月王子は夢を見る。②
「兄様……」
いつの間にか、夢から覚めていた。
夢から覚めた僕は、手を伸ばした状態で泣いていた。
まだ未明。夢の中とは違う、小さな簡素な作りの部屋だ。
ベッドやクローゼット、サイドテーブル、必要最低限の家具しかない。
あんなにあった本も今はベッド脇のサイドテーブルの上に、二、三冊戯曲集が残るばかり。──どれも兄様が買ってくれたものだ。
暗がりで身を縮めて、鼻を啜る。
本当に惨めな奴だなと我ながら思った。
僕は、あんなにも大事にしてくれていた家族が背負っているものをなに一つとして知らなかったのだ。こんなにも情けないことが他にあるだろうか。

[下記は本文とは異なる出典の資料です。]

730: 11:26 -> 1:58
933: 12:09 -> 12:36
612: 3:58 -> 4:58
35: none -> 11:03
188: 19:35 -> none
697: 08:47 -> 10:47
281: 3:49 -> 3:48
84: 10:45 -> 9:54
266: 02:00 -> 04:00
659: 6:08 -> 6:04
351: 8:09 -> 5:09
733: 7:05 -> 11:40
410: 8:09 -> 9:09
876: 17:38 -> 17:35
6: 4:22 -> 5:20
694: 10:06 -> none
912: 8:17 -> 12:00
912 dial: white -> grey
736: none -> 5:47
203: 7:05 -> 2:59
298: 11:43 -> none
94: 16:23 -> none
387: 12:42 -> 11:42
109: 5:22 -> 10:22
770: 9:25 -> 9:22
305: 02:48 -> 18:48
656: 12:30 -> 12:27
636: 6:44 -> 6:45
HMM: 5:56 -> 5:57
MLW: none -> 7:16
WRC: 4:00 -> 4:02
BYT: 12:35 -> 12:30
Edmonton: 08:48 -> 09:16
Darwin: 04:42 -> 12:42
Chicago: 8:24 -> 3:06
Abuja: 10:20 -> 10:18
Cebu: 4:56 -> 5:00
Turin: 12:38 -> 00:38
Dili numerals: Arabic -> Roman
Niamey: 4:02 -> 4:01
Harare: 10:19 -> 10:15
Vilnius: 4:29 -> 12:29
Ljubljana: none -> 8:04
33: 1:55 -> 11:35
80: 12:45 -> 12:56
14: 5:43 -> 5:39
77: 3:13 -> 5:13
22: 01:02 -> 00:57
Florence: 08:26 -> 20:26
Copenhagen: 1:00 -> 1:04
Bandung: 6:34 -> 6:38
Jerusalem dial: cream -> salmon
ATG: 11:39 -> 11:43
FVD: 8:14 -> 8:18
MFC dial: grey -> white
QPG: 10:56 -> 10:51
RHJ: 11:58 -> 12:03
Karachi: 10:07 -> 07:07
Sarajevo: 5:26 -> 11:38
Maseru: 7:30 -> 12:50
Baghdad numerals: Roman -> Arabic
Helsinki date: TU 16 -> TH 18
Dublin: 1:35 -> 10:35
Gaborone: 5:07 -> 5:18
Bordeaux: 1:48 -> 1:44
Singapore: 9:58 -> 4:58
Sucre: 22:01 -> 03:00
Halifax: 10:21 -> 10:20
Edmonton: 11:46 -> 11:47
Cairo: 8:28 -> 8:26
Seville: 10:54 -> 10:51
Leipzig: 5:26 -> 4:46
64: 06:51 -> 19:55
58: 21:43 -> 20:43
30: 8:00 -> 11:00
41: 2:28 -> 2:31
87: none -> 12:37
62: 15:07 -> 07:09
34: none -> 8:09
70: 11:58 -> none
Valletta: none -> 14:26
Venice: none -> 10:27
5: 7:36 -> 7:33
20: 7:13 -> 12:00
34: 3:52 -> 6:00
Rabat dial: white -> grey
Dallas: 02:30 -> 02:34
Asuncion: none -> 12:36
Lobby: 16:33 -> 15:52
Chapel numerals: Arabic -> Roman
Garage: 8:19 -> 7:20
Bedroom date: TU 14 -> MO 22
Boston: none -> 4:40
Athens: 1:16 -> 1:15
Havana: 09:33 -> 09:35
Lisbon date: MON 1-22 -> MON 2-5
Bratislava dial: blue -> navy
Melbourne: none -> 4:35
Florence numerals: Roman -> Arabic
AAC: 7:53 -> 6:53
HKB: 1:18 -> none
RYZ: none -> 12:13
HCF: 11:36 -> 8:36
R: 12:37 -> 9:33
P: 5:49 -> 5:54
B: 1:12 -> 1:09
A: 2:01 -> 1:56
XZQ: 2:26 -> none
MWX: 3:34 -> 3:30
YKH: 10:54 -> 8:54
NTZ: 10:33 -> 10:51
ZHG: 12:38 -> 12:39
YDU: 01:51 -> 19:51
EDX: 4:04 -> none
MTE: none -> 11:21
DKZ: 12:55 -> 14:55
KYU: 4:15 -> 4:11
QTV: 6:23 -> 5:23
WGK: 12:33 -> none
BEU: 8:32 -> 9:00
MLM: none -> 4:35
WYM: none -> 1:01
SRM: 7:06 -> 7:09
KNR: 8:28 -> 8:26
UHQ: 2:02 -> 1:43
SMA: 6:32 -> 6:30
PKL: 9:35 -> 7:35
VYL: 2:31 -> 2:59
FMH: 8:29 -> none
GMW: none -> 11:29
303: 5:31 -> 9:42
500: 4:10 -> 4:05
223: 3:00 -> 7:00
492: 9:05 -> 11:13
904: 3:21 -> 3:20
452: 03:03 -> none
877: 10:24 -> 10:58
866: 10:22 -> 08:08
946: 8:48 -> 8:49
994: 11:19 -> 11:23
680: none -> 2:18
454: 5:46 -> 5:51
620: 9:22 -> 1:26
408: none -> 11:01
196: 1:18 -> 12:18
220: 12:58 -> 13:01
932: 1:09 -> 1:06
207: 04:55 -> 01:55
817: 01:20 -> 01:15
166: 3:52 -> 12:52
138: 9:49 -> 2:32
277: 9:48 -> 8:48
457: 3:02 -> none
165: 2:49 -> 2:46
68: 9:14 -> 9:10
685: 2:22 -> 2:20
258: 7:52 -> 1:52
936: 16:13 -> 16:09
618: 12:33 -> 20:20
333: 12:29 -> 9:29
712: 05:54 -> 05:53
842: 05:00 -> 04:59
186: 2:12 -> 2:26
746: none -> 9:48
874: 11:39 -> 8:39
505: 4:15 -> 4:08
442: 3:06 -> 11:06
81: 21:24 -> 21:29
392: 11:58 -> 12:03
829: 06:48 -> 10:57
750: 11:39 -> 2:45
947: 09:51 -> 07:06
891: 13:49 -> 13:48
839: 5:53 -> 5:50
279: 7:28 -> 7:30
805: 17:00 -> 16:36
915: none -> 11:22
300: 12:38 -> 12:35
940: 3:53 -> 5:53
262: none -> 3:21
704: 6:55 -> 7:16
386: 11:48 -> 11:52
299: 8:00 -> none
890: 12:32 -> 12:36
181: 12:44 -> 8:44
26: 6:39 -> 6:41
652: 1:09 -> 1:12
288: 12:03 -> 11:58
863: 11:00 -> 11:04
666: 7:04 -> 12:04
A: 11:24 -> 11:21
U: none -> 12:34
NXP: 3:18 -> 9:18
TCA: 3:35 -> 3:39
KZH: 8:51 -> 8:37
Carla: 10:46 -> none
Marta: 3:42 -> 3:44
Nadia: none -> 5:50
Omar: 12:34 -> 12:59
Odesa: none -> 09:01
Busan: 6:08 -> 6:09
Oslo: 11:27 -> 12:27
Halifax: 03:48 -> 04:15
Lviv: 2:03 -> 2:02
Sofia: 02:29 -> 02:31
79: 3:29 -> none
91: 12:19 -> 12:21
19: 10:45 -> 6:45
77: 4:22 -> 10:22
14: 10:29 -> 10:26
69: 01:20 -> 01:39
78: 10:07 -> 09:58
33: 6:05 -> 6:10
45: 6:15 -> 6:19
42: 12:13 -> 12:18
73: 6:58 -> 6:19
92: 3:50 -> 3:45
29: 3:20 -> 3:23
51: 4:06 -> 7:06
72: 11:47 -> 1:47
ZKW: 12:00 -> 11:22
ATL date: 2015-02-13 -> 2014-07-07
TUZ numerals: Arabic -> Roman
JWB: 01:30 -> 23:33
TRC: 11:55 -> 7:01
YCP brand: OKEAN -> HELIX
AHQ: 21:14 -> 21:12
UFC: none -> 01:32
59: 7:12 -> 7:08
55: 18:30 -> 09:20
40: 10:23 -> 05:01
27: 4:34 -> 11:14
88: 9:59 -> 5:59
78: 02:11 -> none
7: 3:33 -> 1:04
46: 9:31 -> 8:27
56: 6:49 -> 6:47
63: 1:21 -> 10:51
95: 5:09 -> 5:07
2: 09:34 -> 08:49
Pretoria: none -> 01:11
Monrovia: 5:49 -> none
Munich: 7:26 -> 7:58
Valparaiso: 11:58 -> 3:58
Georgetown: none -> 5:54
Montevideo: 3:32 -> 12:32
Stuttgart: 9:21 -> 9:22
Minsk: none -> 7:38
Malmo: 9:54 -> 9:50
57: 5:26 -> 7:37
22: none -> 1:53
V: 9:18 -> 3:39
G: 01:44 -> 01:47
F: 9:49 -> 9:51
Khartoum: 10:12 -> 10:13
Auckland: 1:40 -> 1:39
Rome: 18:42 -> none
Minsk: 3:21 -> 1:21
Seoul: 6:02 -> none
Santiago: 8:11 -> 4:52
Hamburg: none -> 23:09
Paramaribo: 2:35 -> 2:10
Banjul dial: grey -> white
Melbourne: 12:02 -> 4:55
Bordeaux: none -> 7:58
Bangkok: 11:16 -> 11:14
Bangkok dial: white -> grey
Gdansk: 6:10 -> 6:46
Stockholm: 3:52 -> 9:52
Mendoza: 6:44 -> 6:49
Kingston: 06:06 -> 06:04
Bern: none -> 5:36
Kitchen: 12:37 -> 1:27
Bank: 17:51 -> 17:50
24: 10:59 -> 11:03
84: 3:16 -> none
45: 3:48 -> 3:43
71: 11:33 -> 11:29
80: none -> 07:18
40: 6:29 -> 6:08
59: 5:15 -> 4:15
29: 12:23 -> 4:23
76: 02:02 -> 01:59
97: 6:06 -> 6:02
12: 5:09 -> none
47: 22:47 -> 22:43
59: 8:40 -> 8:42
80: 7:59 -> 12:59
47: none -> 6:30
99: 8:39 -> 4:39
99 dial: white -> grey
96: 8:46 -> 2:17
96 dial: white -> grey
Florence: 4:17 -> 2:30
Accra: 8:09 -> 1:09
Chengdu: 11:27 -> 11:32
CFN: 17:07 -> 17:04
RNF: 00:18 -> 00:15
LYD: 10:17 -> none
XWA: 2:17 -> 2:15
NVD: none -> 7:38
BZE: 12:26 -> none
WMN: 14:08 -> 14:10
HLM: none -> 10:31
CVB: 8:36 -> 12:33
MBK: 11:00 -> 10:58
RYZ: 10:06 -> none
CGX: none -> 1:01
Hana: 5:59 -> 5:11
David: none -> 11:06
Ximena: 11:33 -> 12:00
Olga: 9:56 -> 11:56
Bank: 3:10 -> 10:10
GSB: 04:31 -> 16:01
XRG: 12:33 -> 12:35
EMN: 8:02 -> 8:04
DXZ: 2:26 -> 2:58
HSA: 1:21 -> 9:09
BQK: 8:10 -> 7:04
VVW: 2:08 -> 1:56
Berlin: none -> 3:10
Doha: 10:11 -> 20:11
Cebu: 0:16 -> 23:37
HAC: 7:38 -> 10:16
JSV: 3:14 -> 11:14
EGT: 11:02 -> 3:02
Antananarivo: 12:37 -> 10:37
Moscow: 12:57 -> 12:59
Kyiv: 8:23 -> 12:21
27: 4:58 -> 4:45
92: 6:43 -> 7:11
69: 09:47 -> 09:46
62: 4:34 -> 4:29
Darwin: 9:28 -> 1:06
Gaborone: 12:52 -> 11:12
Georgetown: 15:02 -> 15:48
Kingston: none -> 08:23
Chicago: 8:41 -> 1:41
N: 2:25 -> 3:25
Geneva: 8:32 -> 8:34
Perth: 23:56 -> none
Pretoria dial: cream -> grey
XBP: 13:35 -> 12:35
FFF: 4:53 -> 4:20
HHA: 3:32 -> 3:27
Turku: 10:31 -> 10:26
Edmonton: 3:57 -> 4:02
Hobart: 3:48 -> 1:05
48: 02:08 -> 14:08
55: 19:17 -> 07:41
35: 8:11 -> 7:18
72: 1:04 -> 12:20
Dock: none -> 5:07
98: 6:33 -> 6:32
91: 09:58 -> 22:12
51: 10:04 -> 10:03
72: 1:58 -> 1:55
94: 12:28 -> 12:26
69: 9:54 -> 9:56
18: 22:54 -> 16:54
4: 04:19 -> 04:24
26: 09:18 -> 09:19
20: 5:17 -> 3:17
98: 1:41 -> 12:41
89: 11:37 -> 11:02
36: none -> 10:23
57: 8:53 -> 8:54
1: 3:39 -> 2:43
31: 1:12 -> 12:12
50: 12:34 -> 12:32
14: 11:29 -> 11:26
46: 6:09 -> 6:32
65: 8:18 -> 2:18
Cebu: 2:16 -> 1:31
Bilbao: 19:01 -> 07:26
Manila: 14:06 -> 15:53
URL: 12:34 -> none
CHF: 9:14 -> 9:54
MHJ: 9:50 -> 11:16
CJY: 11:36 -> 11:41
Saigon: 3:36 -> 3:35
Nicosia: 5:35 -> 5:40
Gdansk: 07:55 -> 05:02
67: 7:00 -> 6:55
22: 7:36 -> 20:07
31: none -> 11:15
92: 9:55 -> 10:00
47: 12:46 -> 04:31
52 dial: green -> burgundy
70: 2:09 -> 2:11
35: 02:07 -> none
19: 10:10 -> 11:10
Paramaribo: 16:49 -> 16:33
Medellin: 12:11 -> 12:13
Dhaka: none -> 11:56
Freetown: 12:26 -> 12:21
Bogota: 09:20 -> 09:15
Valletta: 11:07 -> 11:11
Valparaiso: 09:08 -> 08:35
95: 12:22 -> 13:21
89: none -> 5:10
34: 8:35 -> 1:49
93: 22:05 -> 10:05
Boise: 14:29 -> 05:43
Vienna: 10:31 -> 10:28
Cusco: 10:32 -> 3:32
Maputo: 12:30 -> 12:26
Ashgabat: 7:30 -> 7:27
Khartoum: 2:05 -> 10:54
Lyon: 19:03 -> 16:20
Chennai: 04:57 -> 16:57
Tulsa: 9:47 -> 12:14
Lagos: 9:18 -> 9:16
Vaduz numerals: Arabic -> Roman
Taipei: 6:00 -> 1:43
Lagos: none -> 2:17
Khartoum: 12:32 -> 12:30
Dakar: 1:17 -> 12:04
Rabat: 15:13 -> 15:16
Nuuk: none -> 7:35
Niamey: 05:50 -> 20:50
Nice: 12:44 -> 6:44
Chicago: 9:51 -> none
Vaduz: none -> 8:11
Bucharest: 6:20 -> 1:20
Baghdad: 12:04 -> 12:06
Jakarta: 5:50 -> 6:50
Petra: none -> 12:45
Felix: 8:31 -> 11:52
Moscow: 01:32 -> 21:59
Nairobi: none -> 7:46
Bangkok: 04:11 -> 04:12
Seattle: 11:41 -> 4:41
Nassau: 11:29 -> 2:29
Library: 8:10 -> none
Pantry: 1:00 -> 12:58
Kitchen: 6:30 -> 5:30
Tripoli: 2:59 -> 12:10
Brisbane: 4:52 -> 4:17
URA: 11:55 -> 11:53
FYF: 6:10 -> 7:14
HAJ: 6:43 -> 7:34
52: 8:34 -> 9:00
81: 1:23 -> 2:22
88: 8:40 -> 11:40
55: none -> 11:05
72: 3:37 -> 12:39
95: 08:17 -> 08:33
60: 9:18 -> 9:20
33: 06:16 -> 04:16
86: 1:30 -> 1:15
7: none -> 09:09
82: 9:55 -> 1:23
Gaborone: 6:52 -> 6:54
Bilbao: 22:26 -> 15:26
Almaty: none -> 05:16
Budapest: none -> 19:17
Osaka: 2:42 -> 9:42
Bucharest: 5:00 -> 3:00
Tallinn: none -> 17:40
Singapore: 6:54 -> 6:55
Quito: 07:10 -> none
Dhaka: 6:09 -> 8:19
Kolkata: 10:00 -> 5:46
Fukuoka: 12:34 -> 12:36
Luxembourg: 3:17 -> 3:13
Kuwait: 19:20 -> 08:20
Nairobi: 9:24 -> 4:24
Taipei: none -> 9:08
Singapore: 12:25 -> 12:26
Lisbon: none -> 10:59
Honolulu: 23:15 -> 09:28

ただただ一方的に守られて、その事を知らずに感謝することもできないまま兄様は殺された。
兄様だけじゃない。
兄様の下の兄、姉、妹。父と母、ハティのお父様。
みんな僕の知らぬ間に手からこぼれ落ちていってしまった。
そうこうして僕が膝を抱えたままクヨクヨしていると、コンコンと寝室の扉をノックされる。
「どうかなされましたか」
そして、柔らかな声音。
ハティだ。
きっと僕が夢を見ているうちにうなされているかして、気づいて様子を見にきてくれたのだろう。
僕は目を乱暴に拭い、ベッドを抜け出した。
泣いている場合などではない。僕にはやらねばならないことがあった。
自室の扉を開けると、水差しの盆を持った銀狼の騎士──ハティがそこには立っていた。
「ハティ、おはよう」
「おはようございます、マーニ様」
挨拶を交わす。
なんてことはないやりとりのようでいて、その実、ハティは心配の表情を浮かべていた。
ハティは部屋に入ると、そのままサイドテーブルの本の脇に水差しの盆を置く。
窓から差し込む未明のまだ薄暗い朝になる前のぼんやりとした外の明かりを受けながら、コポコポと水差しから水を注ぐ銀狼のハティはやはり絵になる。
光り輝いて見える。
少しの明かりでも、己で増幅するなにかをこの銀の騎士は持っていた。
まるで、月のように。
「どうしました? うなされていたようでしたが……」
「うん……、兄様のことを夢で見て」
「ああ、そうでしたか」
ハティは顔を曇らせると、水差しを置いて僕をあやすように抱きしめてくれる。
けれど、僕はハティの胸に手をついてゆっくりと身を離した。
だって、僕はコルネリウスの唯一の生き残りなのだから。
いつまでも甘えてはいられない。
そう、このままではいられないのだ。
「ハティ、お願いがある」
僕は意思を込めて、けれど、静かに口に出す。
僕の真剣さが伝わって、ハティも庇護者の顔から僕に仕える騎士へとその表情を変えた。
「なんなりと」
「コルネリウスのことを教えて」
コルネリウスの者として、沢山のことを知る必要があった。
少しでも知ってしまったのならば、もう知らないままではいられない。
無知は最大の罪なのだから。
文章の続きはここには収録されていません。